ドバイ駐在員ノート

一人の中年会社員が、アラブ首長国連邦ドバイで駐在事務所を立ち上げて行く過程で体験し、考えたことの記録。(写真はイメージ)

フィット・アウト

2008年01月11日 00時01分01秒 | ビジネス
事務所移転に関する経験を少しまとめておく。本来であれば1年前に経験しているはずだったが、幸か不幸か、入居を希望するフリーゾーンには手ごろなオフィススペースがなく、1年までという前提でサービスオフィスを借りることになったことは述べた。

これからドバイに進出する企業の多くは、ジュベル・アリ・フリー・ゾーン(JAFZA)やドバイ空港フリー・ゾーン(DAFZA)、またはドバイ・インターナショナル・フリー・ゾーン(DIFC)などの新築ビルに入居するものと思う。新築ビルのオフィスは箱として渡されるので、オフィス内の間仕切りや内装などは入居者側で業者を使ってやることになる。当地ではこれをフィット・アウトと呼んでいる。なお、インターネットや電話の配線については、別の業者と契約する必要がある。

移転先のビルを決定し、1ケ月分のデポジットを払うとようやく賃貸借契約のドラフトをもらえる。それと同時に、イダマ(IDAMA)というビルの管理を請け負っている会社にオフィスの図面が入ったCDROMをもらいに行くように言われる。だが、ファイルを開こうとしても、特殊なソフトでなければ開けないらしく、結局相談に行ったゼネコンの知人に印刷してもらうしかなかった。

フリー・ゾーンからはフィット・アウトの業者15社ほどのリストをもらった。小さなオフィスではなかなか相手にしてもらえないと言う話を先輩駐在員から聞いていたので、これもゼネコンの知人のアドバイスで家具を売っている業者3社に絞って声をかけることにする。1社からは、自分達は大きなプロジェクトしか請け負わないので、下請けに声をかけると言われ、その下請けも含めて3社が現場の下見に来る。その内2社から見積をもらう。別の1社(ジェマコ)は、工事は最小限にして家具を売る方針であるらしく、会議室はハイ・パーティションを使うことを勧められた。私が会議室だけは外に音が漏れないようにしたいと言うと、それきり連絡をしてこなくなった。見積を比較した結果、アル・レヤミという業者に発注することにする。このアル・レヤミ、私の印象では日本企業のフィット・アウトの実績では過半数を超えているのではないかと思うくらい、よく使われている。オカムラの家具のUAEでの販売代理店をしていることも少し関係しているかもしれない。

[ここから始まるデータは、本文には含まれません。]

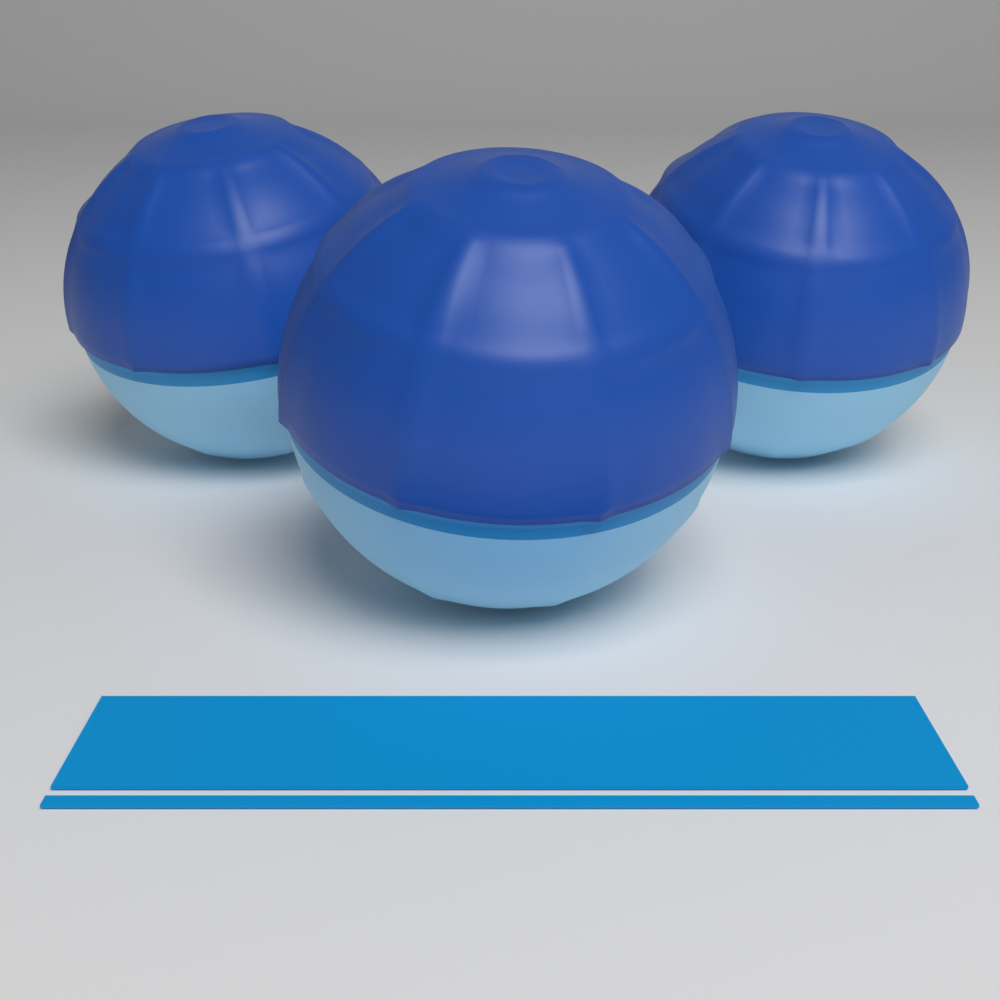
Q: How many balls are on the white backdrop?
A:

フィット・アウトの業者を選定すると、工事を始める前にオフィスのレイアウトをイダマから承認してもらう必要がある。CDROMをもらう時にイダマから聞いたところによれば、最大3日かかるということだったが、実際に承認が下りるまでには2週間かかった。工事が一通り終わって、さあ入居しようとすると、またまたイダマの検査が必要だと言われる。すぐに検査しに来てくれれば良いが、なかなか来ない。こちらは、すでに工事をさせるためだけに2ケ月分の賃料を払っている。いよいよしびれを切らして、フリーゾーンに一応断った上、引越してしまうことにした。もともと荷物は大してない。MRVで3往復するだけで十分だった。

留意した点としては、イダマの承認を得やすいように、会議室以外にはなるべく造作に変更を加えないようにしたこと。それでも、スプリンクラーや出口の表示などの位置を変更するため、別の業者と契約をしなければならなかった。アル・レヤミには毎日のように進捗確認の電話を入れるようにしたが、犠牲祭、クリスマスや年末始の休みもあり、必ずしも容易ではなかった。

今年も日本企業のドバイ進出ラッシュは続きそうだ。私自身、多くの先輩駐在員から話を聞いたが、最近ドバイに進出した企業の駐在員の経験談が最も参考になった。最近では相談を受ける側に立つこともある。フリーゾーンごとにやり方に違いがあり、必ずしも役に立つとは限らないが、できる限り親切に答えるようにしている。